30 Minutes or Less is a strange sort of film, but the elements are all there to make for a decent bit of entertainment. It takes an extremely convoluted plot and boils it down to a film that clocks in at just a shade over 80 minutes. It is an affably ridiculous action comedy that wisely thinks up very simple ways to explain just how functionally illiterate all the characters are. The film continues in the same self-referential vein of most hybrid comedies of the past few years, with nods to everything from Die Hard and The Great Santini, to Friday the 13th Part 3. It all adds up to a film that is fun while it lasts, but ultimately ends up going nowhere special.

Lazy man-children Dwayne (Danny McBride) and Travis (Nick Swardson) have big dreams of killing Dwayne’s overbearing ex-Marine father (Fred Ward) and the inheritance to fund the opening of the first ever tanning parlour-slash-brothel in Grand Rapids, Michigan. The friends decide to hire a hitman (Michael Pena) to do the job for them, but they don’t have the cash on hand to pay for the hit.

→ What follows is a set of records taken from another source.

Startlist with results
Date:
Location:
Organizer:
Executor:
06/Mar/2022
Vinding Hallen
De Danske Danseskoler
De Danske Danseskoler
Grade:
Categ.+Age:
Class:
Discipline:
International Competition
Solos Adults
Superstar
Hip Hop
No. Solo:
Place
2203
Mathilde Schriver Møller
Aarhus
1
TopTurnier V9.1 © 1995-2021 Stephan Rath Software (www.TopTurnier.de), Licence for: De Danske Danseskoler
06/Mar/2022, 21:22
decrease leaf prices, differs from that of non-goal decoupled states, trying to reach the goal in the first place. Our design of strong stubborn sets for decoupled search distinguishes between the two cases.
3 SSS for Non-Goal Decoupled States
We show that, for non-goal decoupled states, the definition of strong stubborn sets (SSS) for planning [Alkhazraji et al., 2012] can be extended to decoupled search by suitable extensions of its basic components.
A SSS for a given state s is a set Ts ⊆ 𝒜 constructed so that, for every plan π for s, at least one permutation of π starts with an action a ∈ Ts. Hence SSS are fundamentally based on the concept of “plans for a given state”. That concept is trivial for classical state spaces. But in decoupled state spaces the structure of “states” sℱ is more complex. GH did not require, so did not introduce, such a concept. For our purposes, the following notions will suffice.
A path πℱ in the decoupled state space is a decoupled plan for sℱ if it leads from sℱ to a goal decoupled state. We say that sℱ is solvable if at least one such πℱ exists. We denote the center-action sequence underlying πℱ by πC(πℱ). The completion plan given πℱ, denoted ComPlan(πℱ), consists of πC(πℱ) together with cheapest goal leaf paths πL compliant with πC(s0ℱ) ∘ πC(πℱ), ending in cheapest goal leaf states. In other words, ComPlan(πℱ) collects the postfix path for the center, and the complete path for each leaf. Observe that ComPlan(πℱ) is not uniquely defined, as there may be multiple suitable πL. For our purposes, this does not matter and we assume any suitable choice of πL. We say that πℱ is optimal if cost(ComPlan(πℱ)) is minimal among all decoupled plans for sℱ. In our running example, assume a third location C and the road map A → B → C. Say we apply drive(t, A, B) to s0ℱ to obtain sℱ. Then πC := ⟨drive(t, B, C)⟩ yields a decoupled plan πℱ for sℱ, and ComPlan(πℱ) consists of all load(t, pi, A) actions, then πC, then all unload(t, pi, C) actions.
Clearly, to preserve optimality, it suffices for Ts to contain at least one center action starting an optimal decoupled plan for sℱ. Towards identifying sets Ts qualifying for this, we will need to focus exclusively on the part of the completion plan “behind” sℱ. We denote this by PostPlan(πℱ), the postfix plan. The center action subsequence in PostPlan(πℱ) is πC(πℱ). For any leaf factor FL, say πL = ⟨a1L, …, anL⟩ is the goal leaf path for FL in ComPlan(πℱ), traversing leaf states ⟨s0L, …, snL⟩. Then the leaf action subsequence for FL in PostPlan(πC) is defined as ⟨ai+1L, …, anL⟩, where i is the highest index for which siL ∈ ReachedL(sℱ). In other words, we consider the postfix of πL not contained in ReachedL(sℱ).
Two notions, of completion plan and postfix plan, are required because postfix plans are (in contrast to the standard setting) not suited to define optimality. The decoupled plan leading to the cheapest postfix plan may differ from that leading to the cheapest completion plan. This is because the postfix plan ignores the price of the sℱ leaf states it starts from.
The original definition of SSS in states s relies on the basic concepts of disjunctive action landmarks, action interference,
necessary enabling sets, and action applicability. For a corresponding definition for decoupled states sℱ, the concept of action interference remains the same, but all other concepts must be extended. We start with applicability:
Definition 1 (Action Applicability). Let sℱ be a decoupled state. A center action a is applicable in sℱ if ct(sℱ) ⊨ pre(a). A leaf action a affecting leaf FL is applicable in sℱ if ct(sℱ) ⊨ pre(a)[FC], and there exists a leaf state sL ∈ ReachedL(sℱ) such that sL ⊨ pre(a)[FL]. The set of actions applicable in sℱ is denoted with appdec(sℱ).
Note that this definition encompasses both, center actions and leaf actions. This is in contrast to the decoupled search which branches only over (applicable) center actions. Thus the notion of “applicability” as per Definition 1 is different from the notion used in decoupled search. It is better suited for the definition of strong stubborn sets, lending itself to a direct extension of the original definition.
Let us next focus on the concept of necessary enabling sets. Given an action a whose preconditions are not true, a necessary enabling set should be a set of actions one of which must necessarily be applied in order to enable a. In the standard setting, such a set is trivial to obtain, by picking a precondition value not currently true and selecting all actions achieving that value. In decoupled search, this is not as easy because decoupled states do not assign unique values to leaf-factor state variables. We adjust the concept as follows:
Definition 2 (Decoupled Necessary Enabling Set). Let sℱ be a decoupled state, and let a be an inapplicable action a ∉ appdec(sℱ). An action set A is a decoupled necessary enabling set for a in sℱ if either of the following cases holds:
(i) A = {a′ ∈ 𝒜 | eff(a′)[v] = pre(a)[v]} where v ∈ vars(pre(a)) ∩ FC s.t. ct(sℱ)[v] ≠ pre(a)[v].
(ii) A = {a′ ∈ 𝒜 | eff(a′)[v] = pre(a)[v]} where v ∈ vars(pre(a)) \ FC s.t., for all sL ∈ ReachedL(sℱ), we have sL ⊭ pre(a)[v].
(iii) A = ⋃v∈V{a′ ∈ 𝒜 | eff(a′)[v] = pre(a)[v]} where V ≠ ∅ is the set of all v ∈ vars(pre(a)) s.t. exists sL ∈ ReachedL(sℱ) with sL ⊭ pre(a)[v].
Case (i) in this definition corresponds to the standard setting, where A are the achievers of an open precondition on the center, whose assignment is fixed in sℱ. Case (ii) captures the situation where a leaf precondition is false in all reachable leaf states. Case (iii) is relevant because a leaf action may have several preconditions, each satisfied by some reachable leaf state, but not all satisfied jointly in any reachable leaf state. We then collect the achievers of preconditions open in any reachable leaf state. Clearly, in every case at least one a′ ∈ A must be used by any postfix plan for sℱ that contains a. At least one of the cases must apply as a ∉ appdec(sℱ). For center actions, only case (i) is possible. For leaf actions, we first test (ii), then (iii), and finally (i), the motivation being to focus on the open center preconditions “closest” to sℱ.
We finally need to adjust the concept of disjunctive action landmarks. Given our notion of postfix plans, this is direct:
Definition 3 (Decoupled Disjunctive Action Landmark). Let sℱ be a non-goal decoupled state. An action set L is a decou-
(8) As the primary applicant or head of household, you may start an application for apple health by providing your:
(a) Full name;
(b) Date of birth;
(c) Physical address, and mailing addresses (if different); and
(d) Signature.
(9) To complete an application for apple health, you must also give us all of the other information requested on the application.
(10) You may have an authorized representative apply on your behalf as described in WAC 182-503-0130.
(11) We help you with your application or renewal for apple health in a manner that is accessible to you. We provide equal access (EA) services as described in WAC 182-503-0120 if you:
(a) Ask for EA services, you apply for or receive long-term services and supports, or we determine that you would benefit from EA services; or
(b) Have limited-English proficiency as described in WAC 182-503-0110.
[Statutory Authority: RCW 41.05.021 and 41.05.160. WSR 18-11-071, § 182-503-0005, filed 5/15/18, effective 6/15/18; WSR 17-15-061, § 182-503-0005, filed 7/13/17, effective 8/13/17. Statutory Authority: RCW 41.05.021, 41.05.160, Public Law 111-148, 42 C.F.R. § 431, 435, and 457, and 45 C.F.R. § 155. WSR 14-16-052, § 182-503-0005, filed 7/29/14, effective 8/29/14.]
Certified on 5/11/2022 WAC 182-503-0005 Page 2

Instead of robbing a bank themselves, Dwayne and Travis kidnap an unsuspecting slacker and pizza delivery man named Nick (Jesse Eisenberg) to do it for them, by strapping a bomb to his chest and following him around to ensure that he does the job within ten hours. Scared and not knowing where to turn, Nick turns to his former best friend and roommate Chet (Aziz Ansari) for help. Chet is mad at Nick for being in love with his sister, and Nick is mad at Chet for ruining his parents’ marriage.

While director Ruben Fleischer (Zombieland) and first time writer Michael Diliberti fill their film with countless obvious references to action blockbusters and heist films, 30 Minutes or Less feels closer in tone to a lazily made 1970s grindhouse quickie production. There is something oddly charming about how the film shrugs off any plot holes with a single sentence explanation or an incredulous snicker from one of the characters. The violence on display here is also a small step beyond your average action blockbuster.


The cast is perfectly fine, but since they are all mostly recognized comedic talents, no one really stands out from the crowd. McBride and Ansari get the biggest laughs, but that is something that casual followers of their careers probably would have expected to begin with. Pena is solid in a role that feels like an amped up take on his character from Observe and Report. In a way, the level playing field of acting talent helps the movie greatly since none of them are playing fully fleshed out characters to begin with. What little characterization the audience gets is told through expository dialog that never once shows the audience what happened to these people before the film or why they should even care.

This annoying knack of telling and not showing carries over to the very curiously truncated ending of the film, which smacks of reshoots and studio interference. Instead of explaining things like it had previously been doing, the film ends as abruptly as Jurassic Park III. Further compounding matters is a very lengthy post credits sequences that is funny, but makes no logical sense at all following the ending.

There are big laughs to be had and some cool action sequences in 30 Minutes or Less, but there is no escaping that this is a fairly clumsy movie. It is the kind of movie that is entertaining to watch, but is ultimately pretty forgettable. The title might as well be referencing the life span it will have in the memory of viewers.